++++ Supplied entries ++++

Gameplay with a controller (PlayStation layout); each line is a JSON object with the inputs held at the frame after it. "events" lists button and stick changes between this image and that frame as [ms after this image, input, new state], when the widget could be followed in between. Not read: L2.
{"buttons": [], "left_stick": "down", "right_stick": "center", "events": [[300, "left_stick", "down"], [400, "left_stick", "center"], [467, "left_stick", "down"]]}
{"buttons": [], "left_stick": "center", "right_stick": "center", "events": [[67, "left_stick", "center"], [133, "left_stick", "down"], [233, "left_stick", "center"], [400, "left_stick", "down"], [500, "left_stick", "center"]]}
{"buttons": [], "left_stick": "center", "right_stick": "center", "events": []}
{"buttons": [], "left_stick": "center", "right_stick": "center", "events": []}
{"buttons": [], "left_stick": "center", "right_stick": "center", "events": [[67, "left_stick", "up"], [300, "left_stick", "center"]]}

++++

The task
State, as a bare number, how many lines of the records above include "down".

Solution
2